Text excerpt:
********
Montgomery County, Maryland, population 1,050,688 (2019), extends north from the District of Columbia and includes many of the suburbs that have absorbed the growth generated by adjacent Washington, D.C., including Silver Spring, Bethesda, and Rockville. As of 2013, Montgomery County had permanently preserved 72,479 acres of farmland, with over 52,052 acres of this total being accomplished by TDR alone, representing a value of $117 million.
In 1964, the county adopted a general plan entitled On Wedges and Corridors. The plan aimed at concentrating growth in a central spine served by public transportation and urban infrastructure while retaining the remaining wedges as farmland and open space. Initially, the county tried to implement this plan using only zoning. However, after a one-unit-per-five-acre downzoning was adopted in 1970, almost 12,000 acres of agricultural land was lost in the next five years.
The county concluded that farmers were reacting to a condition called “impermanence syndrome”, a feeling of resignation about the inevitability that the county would eventually become a homogenous suburb. According to this syndrome, if neighboring land is sold for development, adjacent land is rendered less viable or even impossible to farm due to complaints from subdivision residents about odors, dust, chemicals, traffic delays, and other land use conflicts common to the farmland/subdivision interface.
The 1980 Functional Master Plan for the Preservation of Agriculture and Rural Open Space and its subsequent zoning code amendments established a 93,000-acre Agricultural Reserve and reduced the maximum density allowed onsite to one unit per 25 acres, the smallest amount of land considered by the county to be capable of supporting a commercial farm. Owners of land in the Agricultural Reserve could decline to use the TDR option. But if they chose to participate, they would record a conservation easement permanently binding the density limit of one unit per 25 acres. For every five acres of sending area land placed under easement, participating property owners were issued one TDR.
Unlike many TDR programs that distinguish between farmland and natural lands, or in some cases between properties with different agricultural productivity or development capability, Montgomery County reasoned that the integrity of the entire landscape, natural as well as cultivated, deserved preservation, which is why the entire 93,000-acre Agricultural Reserve was eligible to participate. This philosophy simplified the program and made it appealing to owners of various kinds of land. The uniformity of eligibility throughout the Ag Reserve also addresses the concern about impermanence syndrome since it prevents interspersed development from introducing land use conflicts into a uniform agricultural landscape.
Montgomery County also recognized that zoning imposed on the Agricultural Reserve only reserves it, and therefore does not fully relieve impermanence syndrome. The TDR program aimed to tackle that program by motivating the permanent preservation of a critical mass of the Ag Reserve and consequently offering property owners belief in the long-term viability of agriculture here and confidence to make plans and investments accordingly.
********
Dataset content:
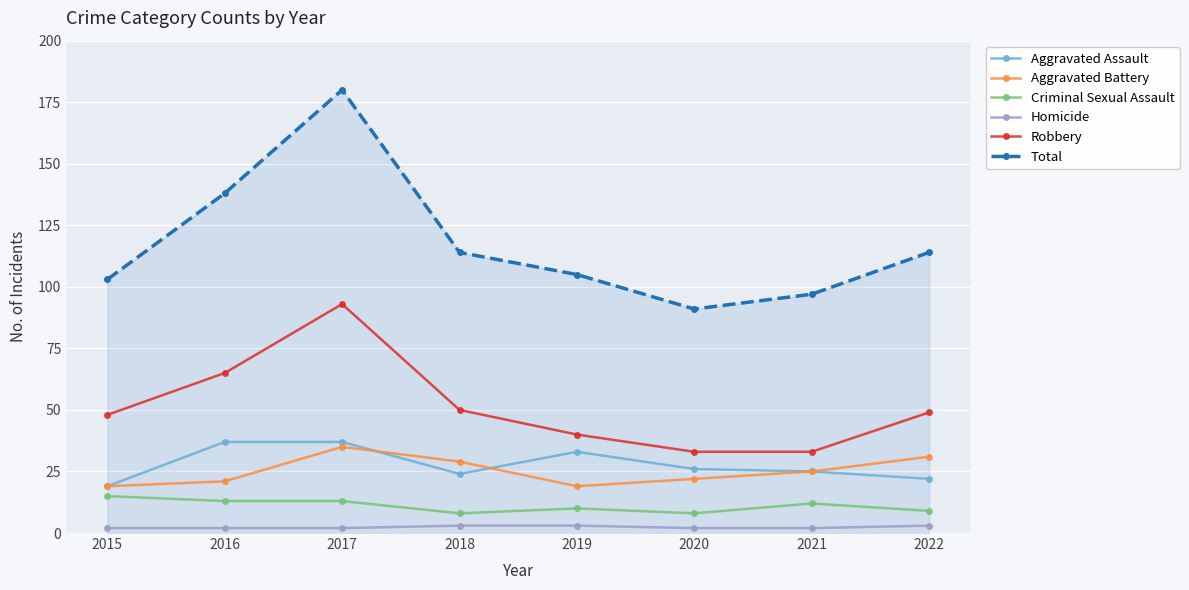

What is the minimum value for Aggravated Battery?

19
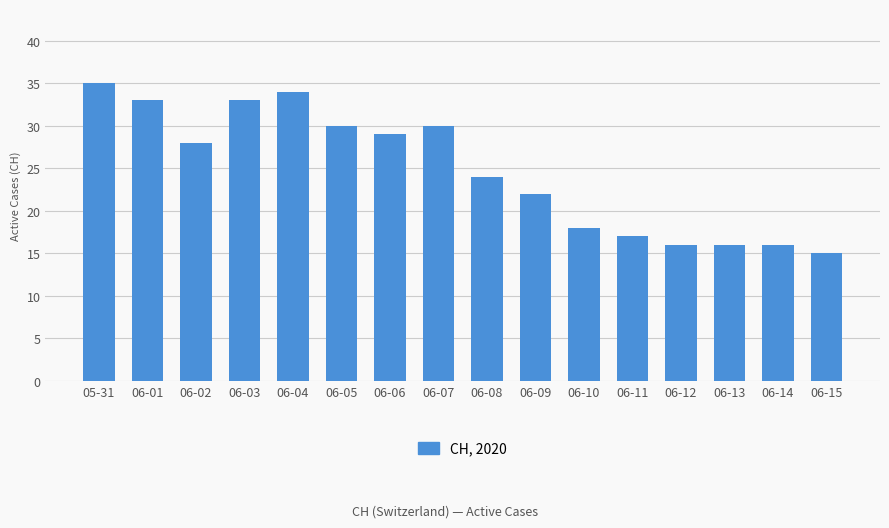

Where is the data nearest to the value 25?

06-08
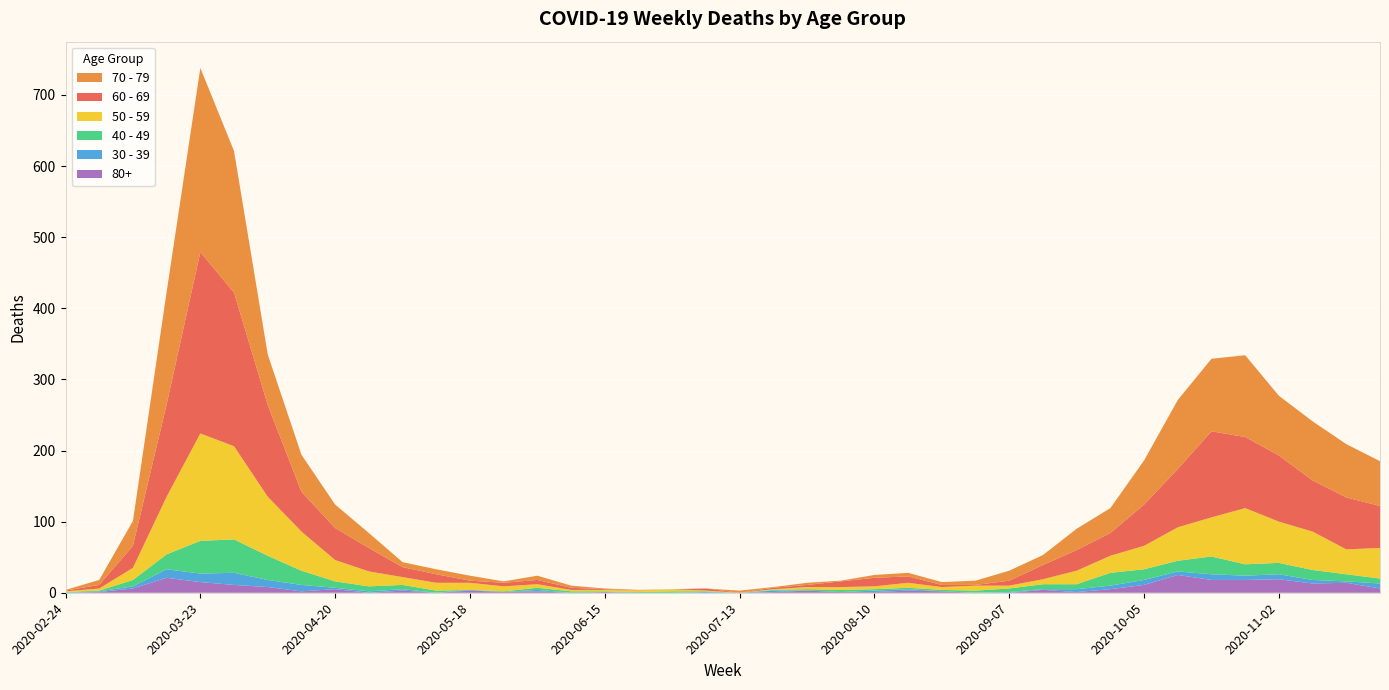

Reading right to left, extract all data points from this chart.

60 - 69: 2020-11-23=59	2020-11-16=73	2020-11-09=72	2020-11-02=93	2020-10-26=100	2020-10-19=121	2020-10-12=82	2020-10-05=58	2020-09-28=32	2020-09-21=29	2020-09-14=20	2020-09-07=7	2020-08-31=1	2020-08-24=3	2020-08-17=9	2020-08-10=12	2020-08-03=8	2020-07-27=3	2020-07-20=2	2020-07-13=0	2020-07-06=3	2020-06-29=0	2020-06-22=0	2020-06-15=1	2020-06-08=3	2020-06-01=6	2020-05-25=5	2020-05-18=3	2020-05-11=12	2020-05-04=14	2020-04-27=33	2020-04-20=45	2020-04-13=56	2020-04-06=129	2020-03-30=216	2020-03-23=255	2020-03-16=130	2020-03-09=31	2020-03-02=5	2020-02-24=1
70 - 79: 2020-11-23=63	2020-11-16=75	2020-11-09=83	2020-11-02=84	2020-10-26=115	2020-10-19=102	2020-10-12=97	2020-10-05=62	2020-09-28=35	2020-09-21=30	2020-09-14=14	2020-09-07=14	2020-08-31=6	2020-08-24=4	2020-08-17=5	2020-08-10=4	2020-08-03=1	2020-07-27=3	2020-07-20=1	2020-07-13=3	2020-07-06=0	2020-06-29=0	2020-06-22=1	2020-06-15=1	2020-06-08=3	2020-06-01=6	2020-05-25=2	2020-05-18=7	2020-05-11=7	2020-05-04=7	2020-04-27=21	2020-04-20=33	2020-04-13=52	2020-04-06=71	2020-03-30=199	2020-03-23=259	2020-03-16=158	2020-03-09=35	2020-03-02=7	2020-02-24=1
50 - 59: 2020-11-23=43	2020-11-16=35	2020-11-09=54	2020-11-02=58	2020-10-26=79	2020-10-19=55	2020-10-12=47	2020-10-05=33	2020-09-28=24	2020-09-21=19	2020-09-14=7	2020-09-07=4	2020-08-31=7	2020-08-24=4	2020-08-17=7	2020-08-10=4	2020-08-03=4	2020-07-27=3	2020-07-20=1	2020-07-13=0	2020-07-06=1	2020-06-29=3	2020-06-22=2	2020-06-15=2	2020-06-08=2	2020-06-01=5	2020-05-25=7	2020-05-18=10	2020-05-11=11	2020-05-04=11	2020-04-27=21	2020-04-20=30	2020-04-13=55	2020-04-06=83	2020-03-30=131	2020-03-23=151	2020-03-16=81	2020-03-09=17	2020-03-02=3	2020-02-24=1
40 - 49: 2020-11-23=7	2020-11-16=10	2020-11-09=14	2020-11-02=16	2020-10-26=16	2020-10-19=25	2020-10-12=15	2020-10-05=15	2020-09-28=18	2020-09-21=7	2020-09-14=7	2020-09-07=5	2020-08-31=3	2020-08-24=2	2020-08-17=2	2020-08-10=2	2020-08-03=3	2020-07-27=2	2020-07-20=1	2020-07-13=0	2020-07-06=1	2020-06-29=2	2020-06-22=1	2020-06-15=1	2020-06-08=2	2020-06-01=3	2020-05-25=1	2020-05-18=0	2020-05-11=3	2020-05-04=6	2020-04-27=7	2020-04-20=9	2020-04-13=20	2020-04-06=34	2020-03-30=47	2020-03-23=46	2020-03-16=21	2020-03-09=9	2020-03-02=1	2020-02-24=1
30 - 39: 2020-11-23=7	2020-11-16=2	2020-11-09=5	2020-11-02=7	2020-10-26=6	2020-10-19=8	2020-10-12=5	2020-10-05=7	2020-09-28=5	2020-09-21=4	2020-09-14=1	2020-09-07=1	2020-08-31=0	2020-08-24=0	2020-08-17=2	2020-08-10=2	2020-08-03=0	2020-07-27=0	2020-07-20=2	2020-07-13=0	2020-07-06=1	2020-06-29=0	2020-06-22=0	2020-06-15=0	2020-06-08=0	2020-06-01=2	2020-05-25=0	2020-05-18=1	2020-05-11=0	2020-05-04=2	2020-04-27=2	2020-04-20=2	2020-04-13=9	2020-04-06=10	2020-03-30=17	2020-03-23=12	2020-03-16=12	2020-03-09=3	2020-03-02=1	2020-02-24=0
80+: 2020-11-23=6	2020-11-16=14	2020-11-09=13	2020-11-02=19	2020-10-26=18	2020-10-19=18	2020-10-12=25	2020-10-05=11	2020-09-28=5	2020-09-21=1	2020-09-14=4	2020-09-07=0	2020-08-31=0	2020-08-24=2	2020-08-17=3	2020-08-10=1	2020-08-03=1	2020-07-27=3	2020-07-20=1	2020-07-13=0	2020-07-06=0	2020-06-29=0	2020-06-22=0	2020-06-15=1	2020-06-08=0	2020-06-01=2	2020-05-25=1	2020-05-18=3	2020-05-11=0	2020-05-04=3	2020-04-27=0	2020-04-20=5	2020-04-13=2	2020-04-06=8	2020-03-30=11	2020-03-23=15	2020-03-16=21	2020-03-09=6	2020-03-02=1	2020-02-24=0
********
Explore the material:
1. In the text on Montgomery County's farmland preservation, how many acres did the Agricultural Reserve established by the 1980 Functional Master Plan cover?
2. Give the listing from the line containing "Where is the data nearest to the value 25?" up to and including the line containing "Reading right to" as a Markdown table with the columns Row and Line, leaving out blank lines and pictures.

Outputs for the tasks:
1. 93,000 acres

2.
| Row | Line |
|---|---|
| 1 | Where is the data nearest to the value 25? |
| 2 | 06-08 |
| 3 | Reading right to left, extract all data points from this chart. |